Stored data entries
○ ○ ○ ○

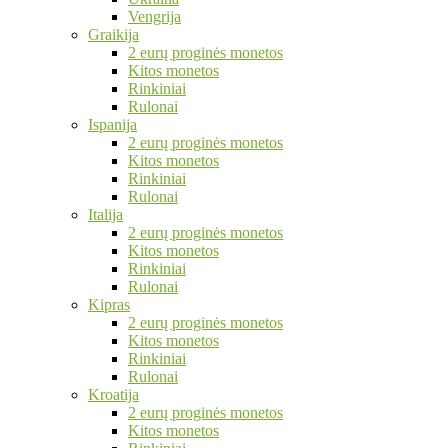
Vengrija
Graikija
2 eurų proginės monetos
Kitos monetos
Rinkiniai
Rulonai
Ispanija
2 eurų proginės monetos
Kitos monetos
Rinkiniai
Rulonai
Italija
2 eurų proginės monetos
Kitos monetos
Rinkiniai
Rulonai
Kipras
2 eurų proginės monetos
Kitos monetos
Rinkiniai
Rulonai
Kroatija
2 eurų proginės monetos
Kitos monetos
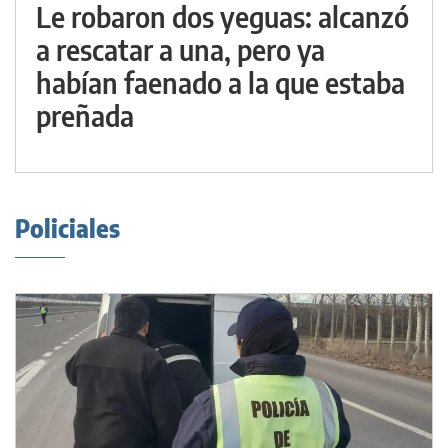
Le robaron dos yeguas: alcanzó
a rescatar a una, pero ya
habían faenado a la que estaba
preñada
Policiales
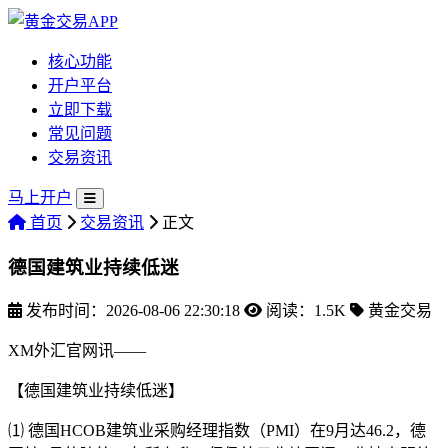
核心功能
开户平台
立即下载
常见问题
交易资讯
马上开户
首页
交易资讯
正文
德国建筑业持续低迷
发布时间：2026-08-06 22:30:18
阅读：1.5K
黄金交易
XM外汇官网讯——
【德国建筑业持续低迷】
⑴ 德国HCOB建筑业采购经理指数（PMI）在9月达46.2，德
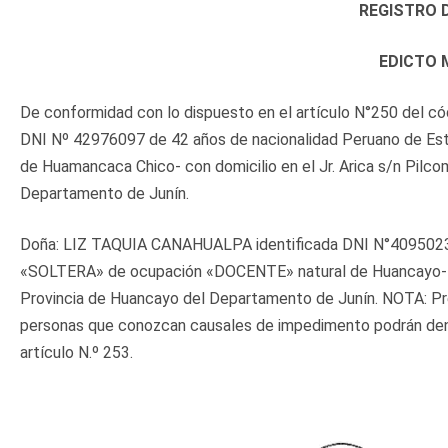
REGISTRO D
EDICTO 
De conformidad con lo dispuesto en el artículo N°250 del 
DNI Nº 42976097 de 42 años de nacionalidad Peruano de E
de Huamancaca Chico- con domicilio en el Jr. Arica s/n Pilco
Departamento de Junín.
Doña: LIZ TAQUIA CANAHUALPA identificada DNI N°40950239 
«SOLTERA» de ocupación «DOCENTE» natural de Huancayo- con 
Provincia de Huancayo del Departamento de Junín. NOTA: Pret
personas que conozcan causales de impedimento podrán denunc
artículo N.º 253.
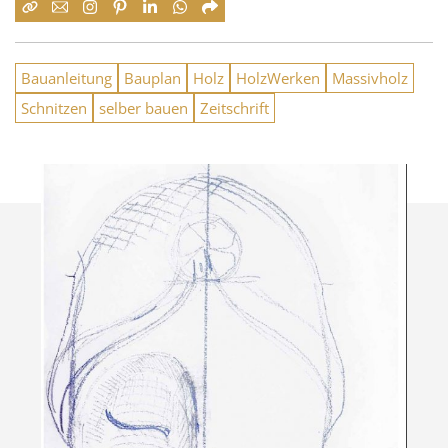
Bauanleitung
Bauplan
Holz
HolzWerken
Massivholz
Schnitzen
selber bauen
Zeitschrift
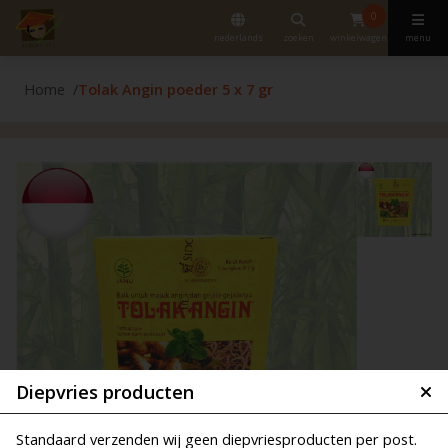
0
nederlands
zoeken
winkelwagen
menu
Home
Tolak Angin poeder 5 x 7 gr
Diepvries producten
Standaard verzenden wij geen diepvriesproducten per post.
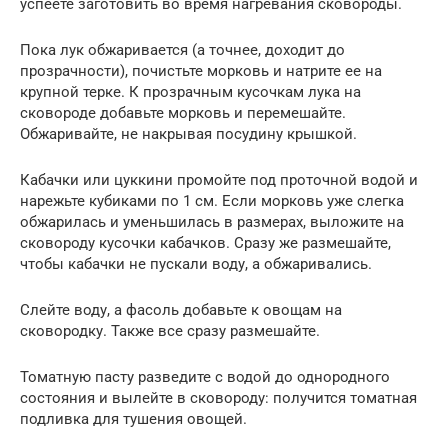
успеете заготовить во время нагревания сковороды.
Пока лук обжаривается (а точнее, доходит до
прозрачности), почистьте морковь и натрите ее на
крупной терке. К прозрачным кусочкам лука на
сковороде добавьте морковь и перемешайте.
Обжаривайте, не накрывая посудину крышкой.
Кабачки или цуккини промойте под проточной водой и
нарежьте кубиками по 1 см. Если морковь уже слегка
обжарилась и уменьшилась в размерах, выложите на
сковороду кусочки кабачков. Сразу же размешайте,
чтобы кабачки не пускали воду, а обжаривались.
Слейте воду, а фасоль добавьте к овощам на
сковородку. Также все сразу размешайте.
Томатную пасту разведите с водой до однородного
состояния и вылейте в сковороду: получится томатная
подливка для тушения овощей.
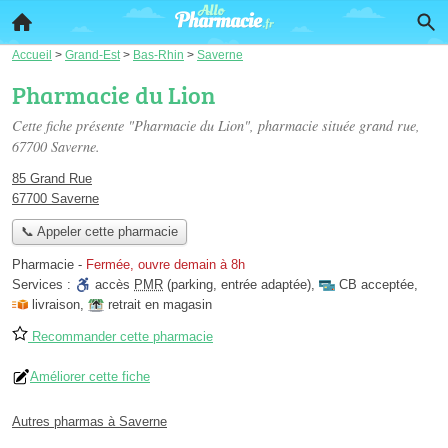
Accueil
>
Grand-Est
>
Bas-Rhin
>
Saverne
Pharmacie du Lion
Cette fiche présente "Pharmacie du Lion", pharmacie située
grand rue
,
67700 Saverne.
85 Grand Rue
67700 Saverne
📞 Appeler cette pharmacie
Pharmacie
-
Fermée, ouvre demain à 8h
Services :
accès
PMR
(parking, entrée adaptée)
,
CB acceptée
,
livraison
,
retrait en magasin
Recommander cette pharmacie
Améliorer cette fiche
Autres pharmas à Saverne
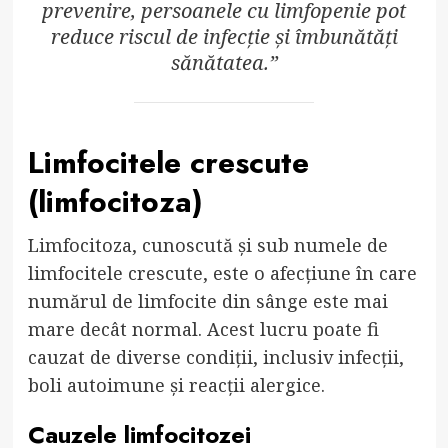
prevenire, persoanele cu limfopenie pot
reduce riscul de infecție și îmbunătăți
sănătatea.”
Limfocitele crescute
(limfocitoza)
Limfocitoza, cunoscută și sub numele de
limfocitele crescute, este o afecțiune în care
numărul de limfocite din sânge este mai
mare decât normal. Acest lucru poate fi
cauzat de diverse condiții, inclusiv infecții,
boli autoimune și reacții alergice.
Cauzele limfocitozei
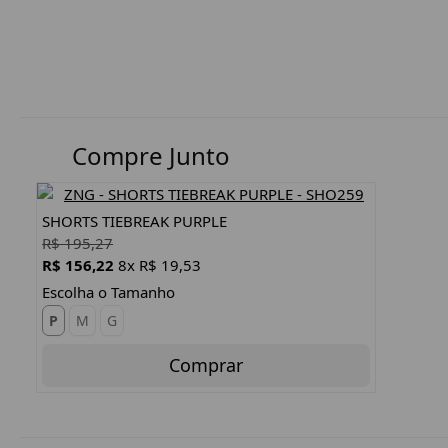
Compre Junto
SHORTS TIEBREAK PURPLE
R$ 195,27
R$ 156,22
8x R$ 19,53
Escolha o Tamanho
P
M
G
Comprar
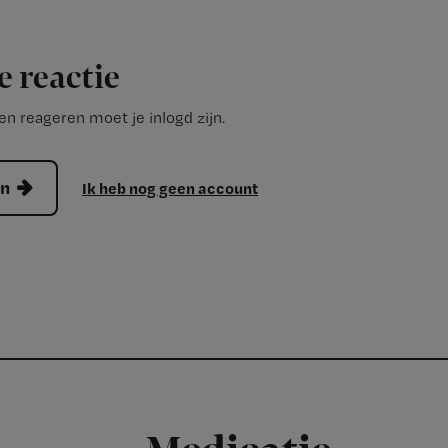
e reactie
n reageren moet je inlogd zijn.
en
Ik heb nog geen account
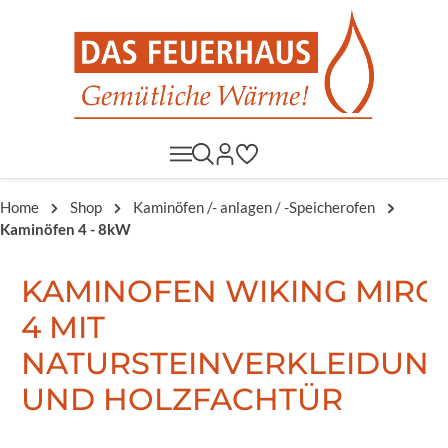
Home
Shop
Kaminöfen /- anlagen / -Speicherofen
Kaminöfen 4 - 8kW
KAMINOFEN WIKING MIRO
4 MIT
NATURSTEINVERKLEIDUN
UND HOLZFACHTÜR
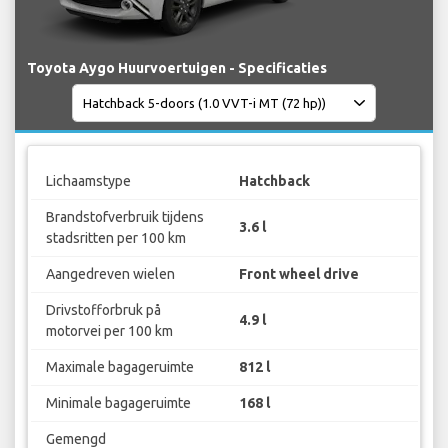
Toyota Aygo Huurvoertuigen - Specificaties
Lichaamstype
Hatchback
Brandstofverbruik tijdens
3.6 l
stadsritten per 100 km
Aangedreven wielen
Front wheel drive
Drivstofforbruk på
4.9 l
motorvei per 100 km
Maximale bagageruimte
812 l
Minimale bagageruimte
168 l
Gemengd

○ ○ ○ ○

**Exercise details**
After locating the line containing "limfocitele crescute, este" in the entries above, return it and every line after it exactly, ending at the line containing "UND HOLZFACHTÜR", without pictures.

**Final answer**
limfocitele crescute, este o afecțiune în care
numărul de limfocite din sânge este mai
mare decât normal. Acest lucru poate fi
cauzat de diverse condiții, inclusiv infecții,
boli autoimune și reacții alergice.
Cauzele limfocitozei
Compre Junto
SHORTS TIEBREAK PURPLE
R$ 195,27
R$ 156,22
8x R$ 19,53
Escolha o Tamanho
P
M
G
Comprar
e reactie
n reageren moet je inlogd zijn.
en
Ik heb nog geen account
Home
Shop
Kaminöfen /- anlagen / -Speicherofen
Kaminöfen 4 - 8kW
KAMINOFEN WIKING MIRO
4 MIT
NATURSTEINVERKLEIDUN
UND HOLZFACHTÜR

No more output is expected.